The current PhD dissertation aims to create an Interoperability Services’ approach in the form of an automated transformation of heterogeneous medical data deriving from heterogeneous devices. This approach will transform both semantically and syntactically health data of different representation and morphology, in order to identify, match into a single language, and eventually merge it into a common level. For this reason, the mechanisms that were studied more are those that aim in the interoperable exchange of health data and information, between systems belonging to different groups or under different health standards. Following this research, an approach was developed which was able to separate health data into categories according to how they were modelled, and then exporting knowledge, information and metadata, the data was translated into a single language, which retained combined data from other already-standardized health data representation languages. Subsequently, this translation approach was adapted to generate ontologies through specific metamodel layers and ontologies, with the ultimate goal of jointly rendering the data in a single format. Using the created ontologies, the next approach was to create ontologies and to compare them with individual HL7 FHIR resources’ ontologies due to its worldwide dissemination and adoption. This comparison concerned both the syntactic and the semantic mapping of the ontologies so that the ontologies of the health data can be mapped to the ontologies of the HL7 FHIR resources. The final approach was therefore based on the above-mentioned solution, where both the ontology implementation mechanisms, but also the syntactic and semantic comparison and mapping, were improved based on relevant experimental tests.
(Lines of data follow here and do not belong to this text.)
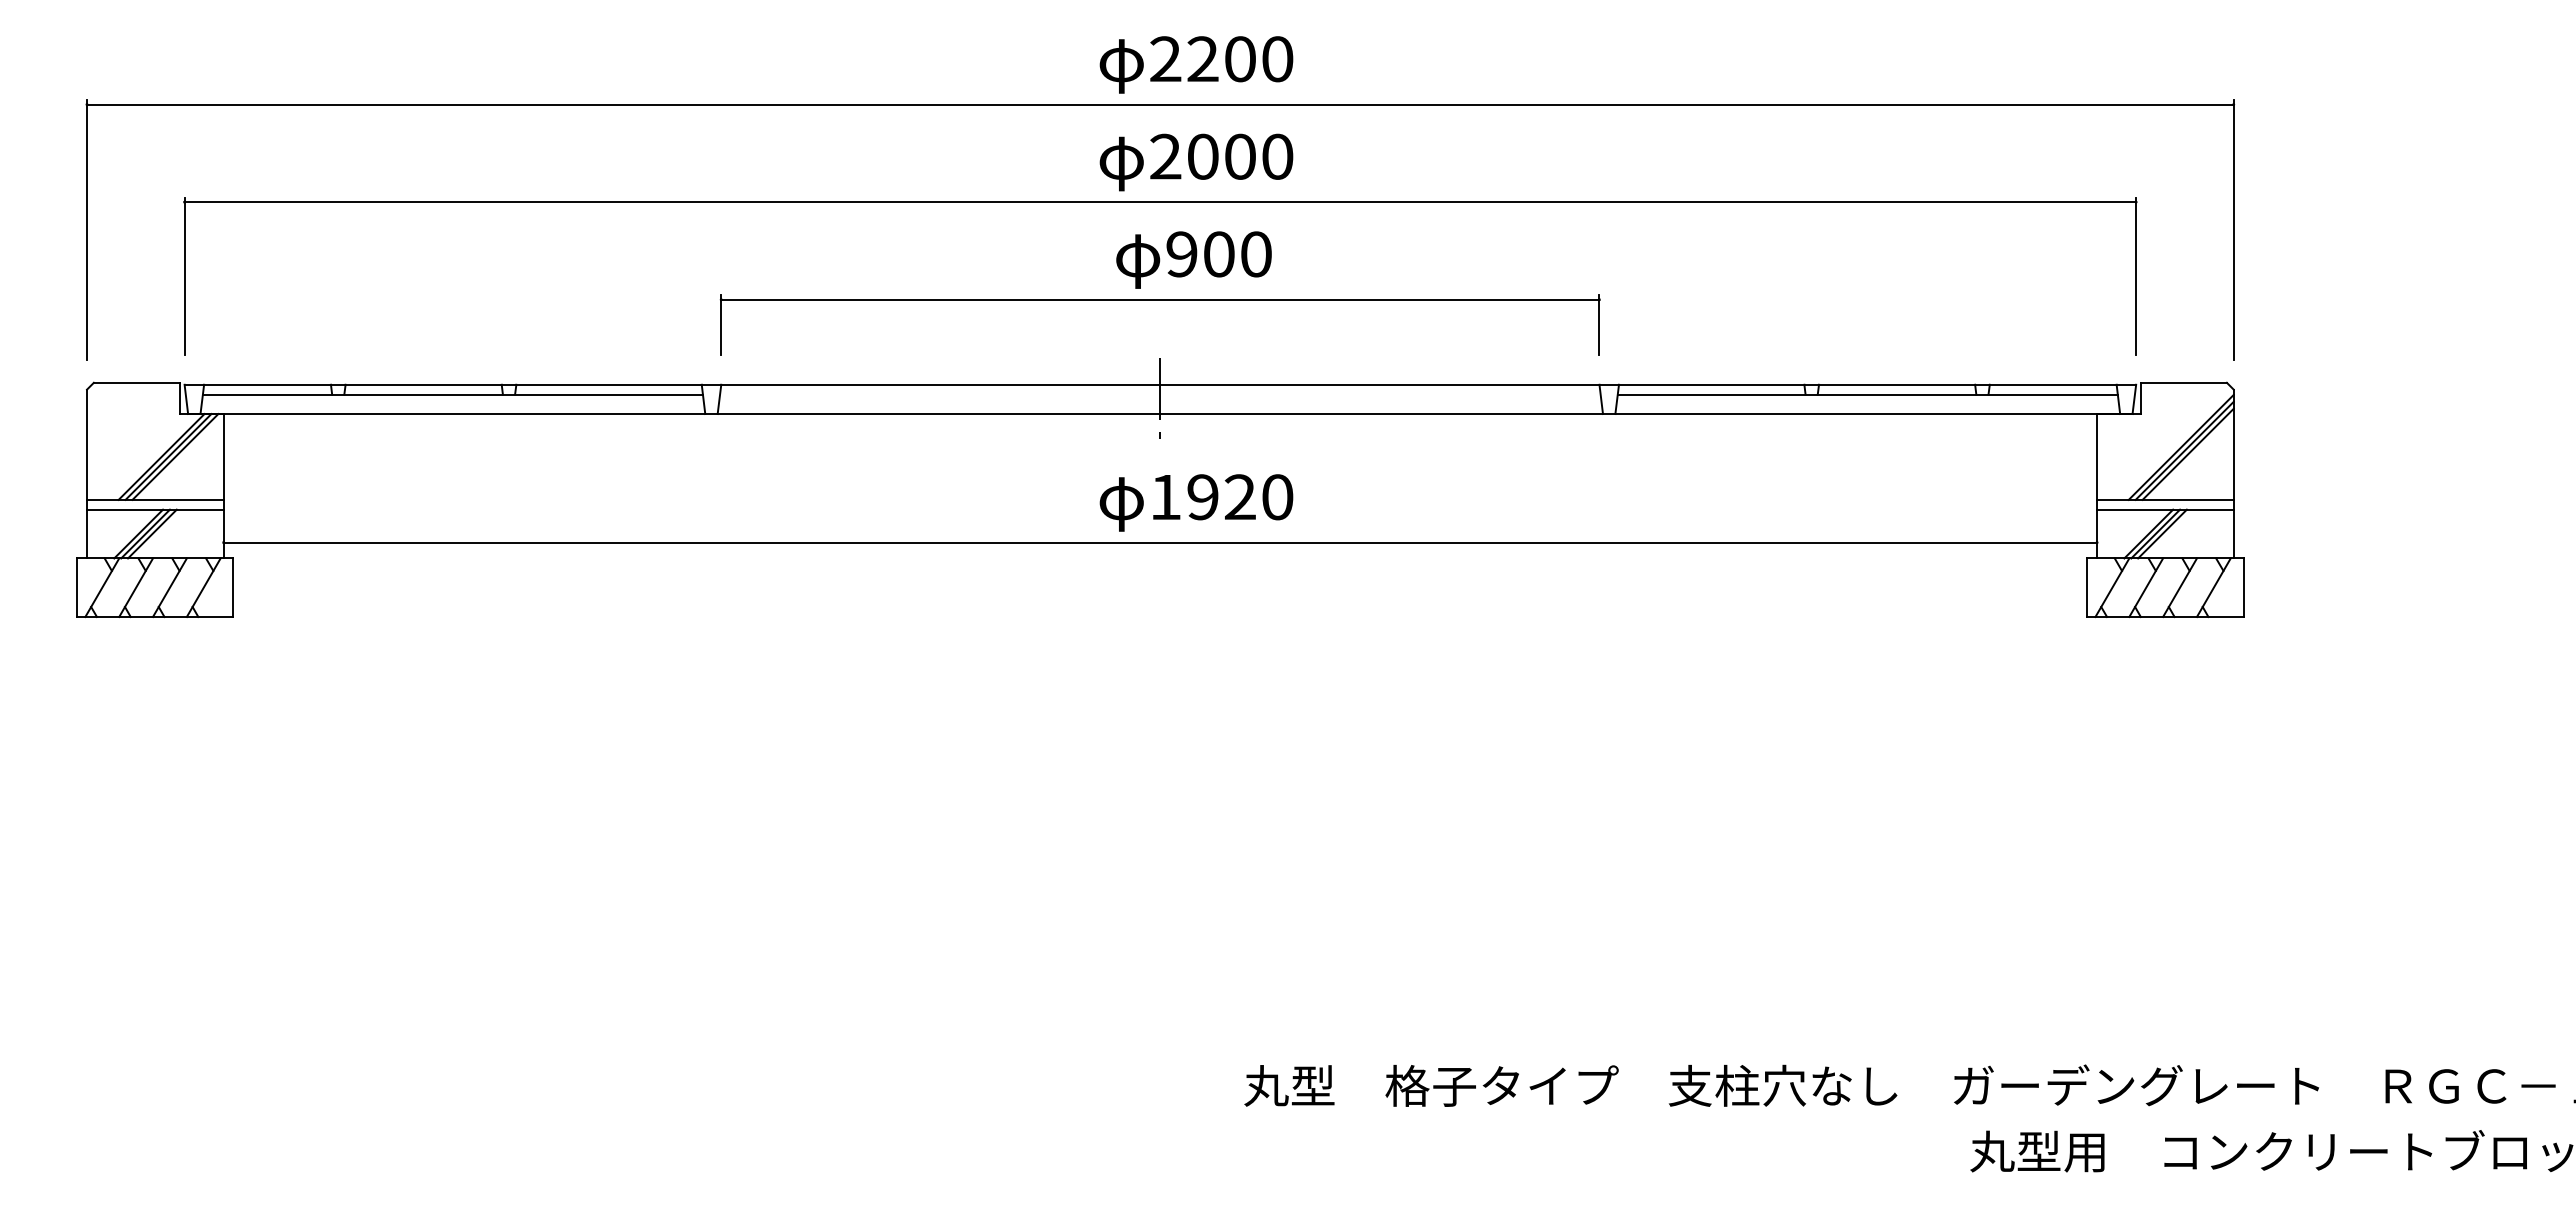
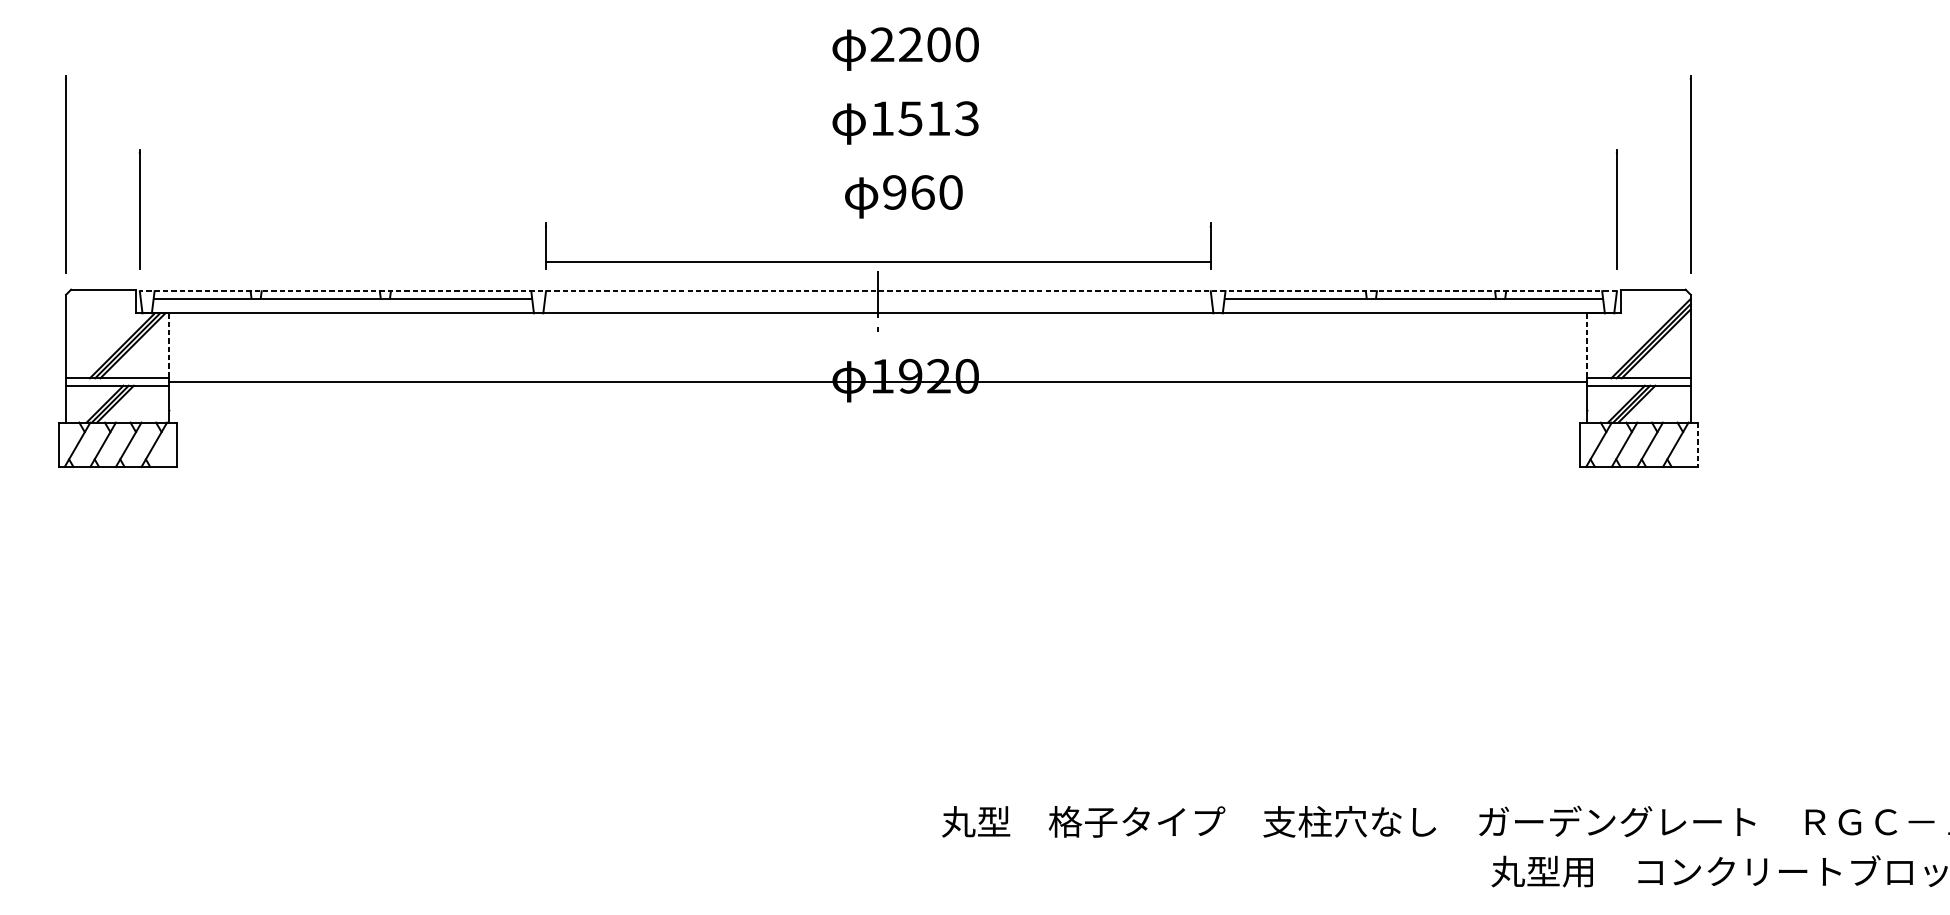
line: (1160, 104) -> (878, 79), removed
text: (1221, 156) -> (924, 118), 2000 -> 1513
line: (1160, 202) -> (878, 153), removed
text: (1219, 254) -> (923, 192), 900 -> 960
line: (1160, 299) -> (878, 261), moved
line: (1160, 384) -> (878, 290), solid -> dashed
line: (223, 456) -> (169, 345), solid -> dashed
line: (2097, 456) -> (1587, 345), solid -> dashed
line: (1160, 542) -> (878, 381), moved
line: (2243, 588) -> (1698, 445), solid -> dashed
Focusing on the healthcare domain, most of the existing health data interoperability practices and techniques are based on health standards as well as mechanisms for ontological transformations and mappings. However, these are designed for specific cases of use with the pre-defined format in which the data must be entered without having adaptability, without the ability to be considered as holistic solutions. This gap is covered by the current PhD dissertation, delivering a unified and generalized approach that can be applied automatically to any set of health data without the need for pre-processing, assigning and matching this data to one of the most powerful and promising health standards, the HL7 FHIR. The results of the experimental tests listed below, evaluate and demonstrate the operation and efficiency of the proposed approach, making it possible to use it for integration into multiple sectors and environments, particularly in the field of health care, as well as in the fields of telecommunications and networks, devices’ identification, e-Government and e-Procurement.